Will Lockheed Martin Continue To Outperform Textron?
by Trefis TeamTextron stock (NYSE: TXT) has declined by close to 15% since early February after the WHO declared the Coronavirus a global health emergency, while Lockheed Martin stock (NYSE: LMT) has fared slightly better and lost only 9% of its value. While travel restrictions across the world are negatively affecting multiple sectors of the global economy, the long-term defense procurement contracts by the U.S. government has supported military suppliers and contractors. In 2019, the U.S. government contributed nearly 71% and 24% of Lockheed Martin and Textron’s total revenues, respectively. Thus, Textron’s higher exposure to the commercial aviation industry has been a drag on its revenues and earnings during the pandemic. Therefore, Trefis expects Textron stock to continue to underperform Lockheed Martin in the near-term.
We compare trends in key metrics of Lockheed Martin and Textron over the years to determine their relative valuations under the current circumstances in an interactive dashboard analysis, Lockheed Martin Will Continue To Outperform Textron Supported By Stronger Order Backlog.
Why Has LMT Outperformed TXT Over Recent Months?
LMT’s P/E based on 2019 earnings has improved from 17.4x in 2019 to 17.5x currently, while TXT’s multiple has declined from 12.7x to about 11.1x.
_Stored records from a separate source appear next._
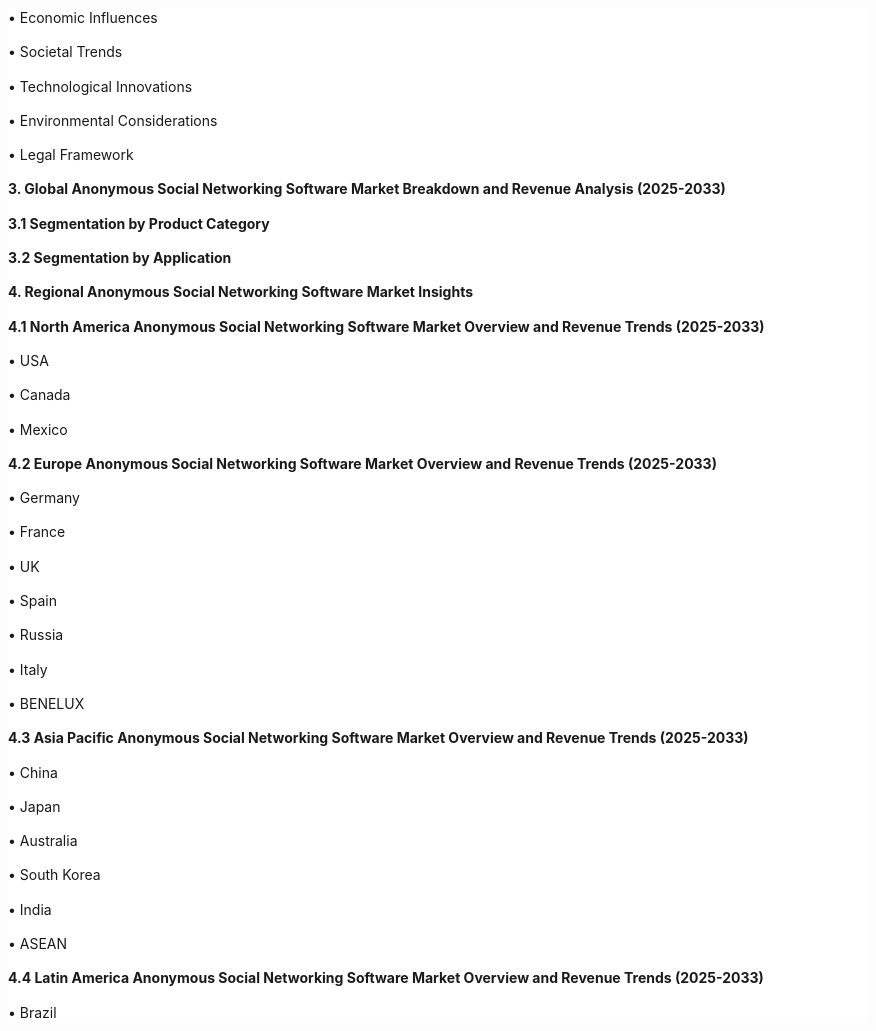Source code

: • Economic Influences

• Societal Trends

• Technological Innovations

• Environmental Considerations

• Legal Framework

<strong>3. Global Anonymous Social Networking Software Market Breakdown and Revenue Analysis (2025-2033)</strong>

<strong>3.1 Segmentation by Product Category</strong>

<strong>3.2 Segmentation by Application</strong>

<strong>4. Regional Anonymous Social Networking Software Market Insights</strong>

<strong>4.1 North America Anonymous Social Networking Software Market Overview and Revenue Trends (2025-2033)</strong>

• USA

• Canada

• Mexico

<strong>4.2 Europe Anonymous Social Networking Software Market Overview and Revenue Trends (2025-2033)</strong>

• Germany

• France

• UK

• Spain

• Russia

• Italy

• BENELUX

<strong>4.3 Asia Pacific Anonymous Social Networking Software Market Overview and Revenue Trends (2025-2033)</strong>

• China

• Japan

• Australia

• South Korea

• India

• ASEAN

<strong>4.4 Latin America Anonymous Social Networking Software Market Overview and Revenue Trends (2025-2033)</strong>

• Brazil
The steeper decline in Textron’s multiple can be attributed to its shrinking order backlog, declining demand for private jets, and the ongoing employee furloughs.
While Lockheed Martin’s multiple appears high compared to prior years, the company delivered robust earnings even during crisis. LMT’s second-quarter revenues increased by 12% and its order backlog surged by $7 billion to $150 billion. Whereas, Textron’s order backlog declined by $0.8 billion to $9 billion, primarily due to tepid demand for its Beechcraft and Cessna aircraft. As Textron’s Aviation segment contributes almost 40% of the total revenues, we expect the stock to continue facing headwinds in the near-term.